● **WHAT TO DO**
Go through the records below line by line. Count the lines with "assign" and give the count alone.

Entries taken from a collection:
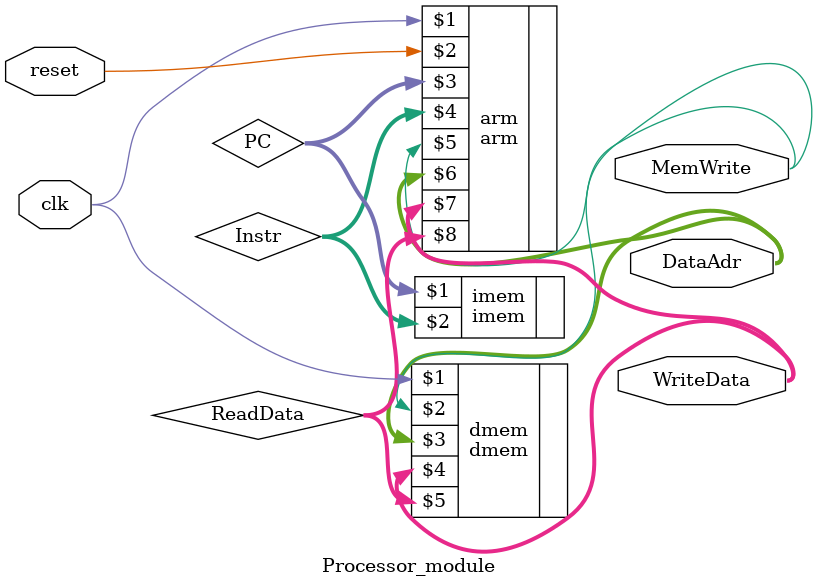
<source format=sv>
module Processor_module(
		input logic		clk, reset,
		output logic [31:0] WriteData, DataAdr,
		output logic	MemWrite);
		
		logic [31:0] Instr, ReadData, PC;
		
		
		// Procesador ARM uniciclo
		arm arm(clk, reset, PC, Instr, MemWrite, DataAdr,
					WriteData, ReadData);
		
		// RAM con las instrucciones del algoritmo ecualizador
		imem imem(PC, Instr);
		
		// RAM para guardar la imagen ecualizada y los datos de las operaciones
		dmem dmem(clk, MemWrite,DataAdr, WriteData, ReadData);

endmodule 
</source>
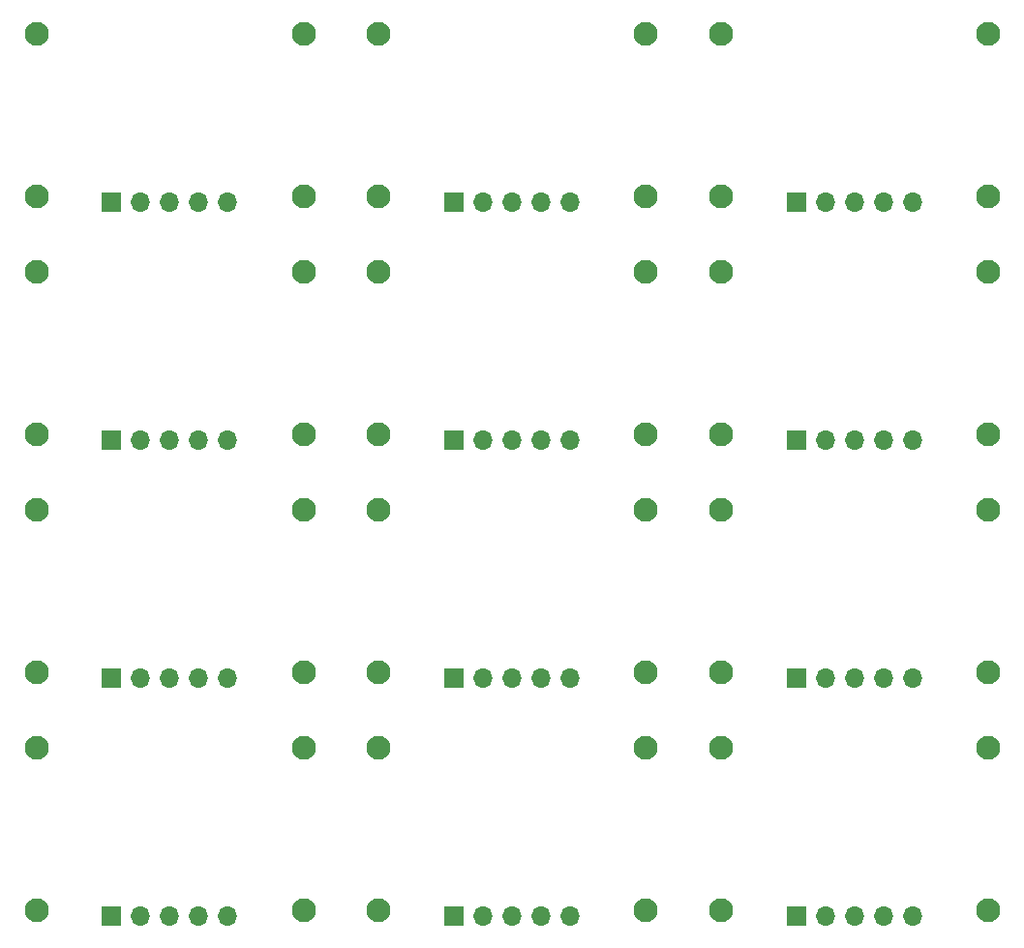
<source format=gbr>
%TF.GenerationSoftware,KiCad,Pcbnew,7.0.1*%
%TF.CreationDate,2025-06-25T09:37:51+07:00*%
%TF.ProjectId,panelize_2,70616e65-6c69-47a6-955f-322e6b696361,rev?*%
%TF.SameCoordinates,Original*%
%TF.FileFunction,Soldermask,Bot*%
%TF.FilePolarity,Negative*%
%FSLAX46Y46*%
G04 Gerber Fmt 4.6, Leading zero omitted, Abs format (unit mm)*
G04 Created by KiCad (PCBNEW 7.0.1) date 2025-06-25 09:37:51*
%MOMM*%
%LPD*%
G01*
G04 APERTURE LIST*
%ADD10C,2.100000*%
%ADD11O,1.700000X1.700000*%
%ADD12R,1.700000X1.700000*%
G04 APERTURE END LIST*
D10*
%TO.C,H47*%
X180498000Y-163720000D03*
%TD*%
%TO.C,H48*%
X180498000Y-149496000D03*
%TD*%
D11*
%TO.C,J36*%
X173852500Y-164228000D03*
X171312500Y-164228000D03*
X168772500Y-164228000D03*
X166232500Y-164228000D03*
D12*
X163692500Y-164228000D03*
%TD*%
D10*
%TO.C,H46*%
X157130000Y-163720000D03*
%TD*%
%TO.C,H45*%
X157130000Y-149496000D03*
%TD*%
%TO.C,H43*%
X150550000Y-163720000D03*
%TD*%
%TO.C,H44*%
X150550000Y-149496000D03*
%TD*%
D11*
%TO.C,J33*%
X143904500Y-164228000D03*
X141364500Y-164228000D03*
X138824500Y-164228000D03*
X136284500Y-164228000D03*
D12*
X133744500Y-164228000D03*
%TD*%
D10*
%TO.C,H42*%
X127182000Y-163720000D03*
%TD*%
%TO.C,H41*%
X127182000Y-149496000D03*
%TD*%
%TO.C,H39*%
X120602000Y-163720000D03*
%TD*%
%TO.C,H40*%
X120602000Y-149496000D03*
%TD*%
D11*
%TO.C,J30*%
X113956500Y-164228000D03*
X111416500Y-164228000D03*
X108876500Y-164228000D03*
X106336500Y-164228000D03*
D12*
X103796500Y-164228000D03*
%TD*%
D10*
%TO.C,H38*%
X97234000Y-163720000D03*
%TD*%
%TO.C,H37*%
X97234000Y-149496000D03*
%TD*%
%TO.C,H35*%
X180498000Y-142916000D03*
%TD*%
%TO.C,H36*%
X180498000Y-128692000D03*
%TD*%
D11*
%TO.C,J27*%
X173852500Y-143424000D03*
X171312500Y-143424000D03*
X168772500Y-143424000D03*
X166232500Y-143424000D03*
D12*
X163692500Y-143424000D03*
%TD*%
D10*
%TO.C,H34*%
X157130000Y-142916000D03*
%TD*%
%TO.C,H33*%
X157130000Y-128692000D03*
%TD*%
%TO.C,H31*%
X150550000Y-142916000D03*
%TD*%
%TO.C,H32*%
X150550000Y-128692000D03*
%TD*%
D11*
%TO.C,J24*%
X143904500Y-143424000D03*
X141364500Y-143424000D03*
X138824500Y-143424000D03*
X136284500Y-143424000D03*
D12*
X133744500Y-143424000D03*
%TD*%
D10*
%TO.C,H30*%
X127182000Y-142916000D03*
%TD*%
%TO.C,H29*%
X127182000Y-128692000D03*
%TD*%
%TO.C,H27*%
X120602000Y-142916000D03*
%TD*%
%TO.C,H28*%
X120602000Y-128692000D03*
%TD*%
D11*
%TO.C,J21*%
X113956500Y-143424000D03*
X111416500Y-143424000D03*
X108876500Y-143424000D03*
X106336500Y-143424000D03*
D12*
X103796500Y-143424000D03*
%TD*%
D10*
%TO.C,H26*%
X97234000Y-142916000D03*
%TD*%
%TO.C,H25*%
X97234000Y-128692000D03*
%TD*%
%TO.C,H23*%
X180498000Y-122112000D03*
%TD*%
%TO.C,H24*%
X180498000Y-107888000D03*
%TD*%
D11*
%TO.C,J18*%
X173852500Y-122620000D03*
X171312500Y-122620000D03*
X168772500Y-122620000D03*
X166232500Y-122620000D03*
D12*
X163692500Y-122620000D03*
%TD*%
D10*
%TO.C,H22*%
X157130000Y-122112000D03*
%TD*%
%TO.C,H21*%
X157130000Y-107888000D03*
%TD*%
%TO.C,H19*%
X150550000Y-122112000D03*
%TD*%
%TO.C,H20*%
X150550000Y-107888000D03*
%TD*%
D11*
%TO.C,J15*%
X143904500Y-122620000D03*
X141364500Y-122620000D03*
X138824500Y-122620000D03*
X136284500Y-122620000D03*
D12*
X133744500Y-122620000D03*
%TD*%
D10*
%TO.C,H18*%
X127182000Y-122112000D03*
%TD*%
%TO.C,H17*%
X127182000Y-107888000D03*
%TD*%
%TO.C,H15*%
X120602000Y-122112000D03*
%TD*%
%TO.C,H16*%
X120602000Y-107888000D03*
%TD*%
D11*
%TO.C,J12*%
X113956500Y-122620000D03*
X111416500Y-122620000D03*
X108876500Y-122620000D03*
X106336500Y-122620000D03*
D12*
X103796500Y-122620000D03*
%TD*%
D10*
%TO.C,H14*%
X97234000Y-122112000D03*
%TD*%
%TO.C,H13*%
X97234000Y-107888000D03*
%TD*%
%TO.C,H11*%
X180498000Y-101308000D03*
%TD*%
%TO.C,H12*%
X180498000Y-87084000D03*
%TD*%
D11*
%TO.C,J9*%
X173852500Y-101816000D03*
X171312500Y-101816000D03*
X168772500Y-101816000D03*
X166232500Y-101816000D03*
D12*
X163692500Y-101816000D03*
%TD*%
D10*
%TO.C,H10*%
X157130000Y-101308000D03*
%TD*%
%TO.C,H9*%
X157130000Y-87084000D03*
%TD*%
%TO.C,H7*%
X150550000Y-101308000D03*
%TD*%
%TO.C,H8*%
X150550000Y-87084000D03*
%TD*%
D11*
%TO.C,J6*%
X143904500Y-101816000D03*
X141364500Y-101816000D03*
X138824500Y-101816000D03*
X136284500Y-101816000D03*
D12*
X133744500Y-101816000D03*
%TD*%
D10*
%TO.C,H6*%
X127182000Y-101308000D03*
%TD*%
%TO.C,H5*%
X127182000Y-87084000D03*
%TD*%
%TO.C,H2*%
X97234000Y-101308000D03*
%TD*%
%TO.C,H1*%
X97234000Y-87084000D03*
%TD*%
%TO.C,H4*%
X120602000Y-87084000D03*
%TD*%
D11*
%TO.C,J3*%
X113956500Y-101816000D03*
X111416500Y-101816000D03*
X108876500Y-101816000D03*
X106336500Y-101816000D03*
D12*
X103796500Y-101816000D03*
%TD*%
D10*
%TO.C,H3*%
X120602000Y-101308000D03*
%TD*%
M02*

</source>
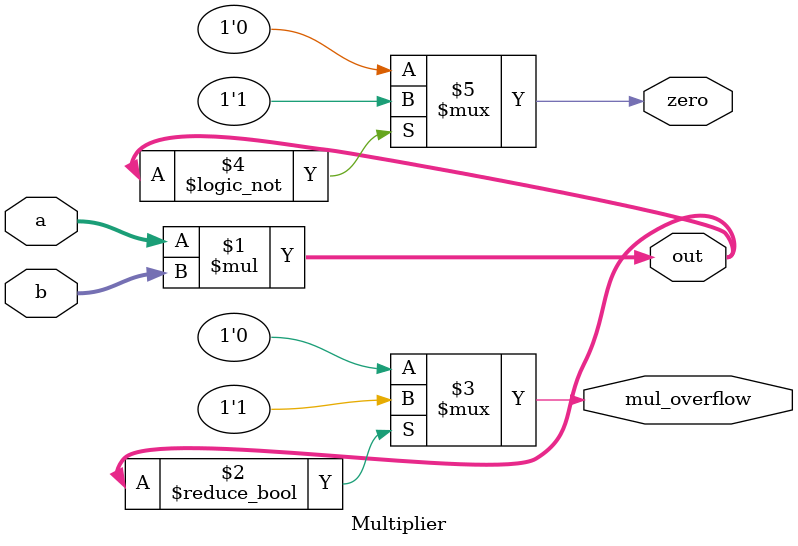
<source format=v>
module Multiplier(a, b, out, mul_overflow, zero); 
	input signed [15:0]a;
	input signed [15:0]b;
	output signed [15:0]out;
	output mul_overflow;
	output zero;
	
	assign out = a*b;
	assign mul_overflow = (out)? 1'b1 : 1'b0; 
	assign zero = (out == 0) ?1'b1:1'b0;
	
endmodule
	
	
</source>
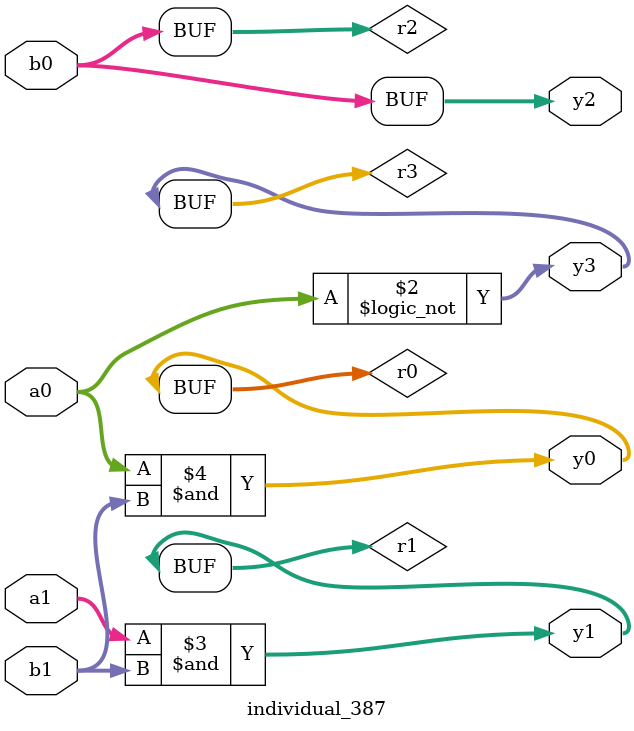
<source format=sv>
module individual_387(input logic [15:0] a1, input logic [15:0] a0, input logic [15:0] b1, input logic [15:0] b0, output logic [15:0] y3, output logic [15:0] y2, output logic [15:0] y1, output logic [15:0] y0);
logic [15:0] r0, r1, r2, r3; 
 always@(*) begin 
	 r0 = a0; r1 = a1; r2 = b0; r3 = b1; 
 	 r3 = ! r0 ;
 	 r1  &=  b1 ;
 	 r0  &=  b1 ;
 	 y3 = r3; y2 = r2; y1 = r1; y0 = r0; 
end
endmodule
</source>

● **SOLUTION**
3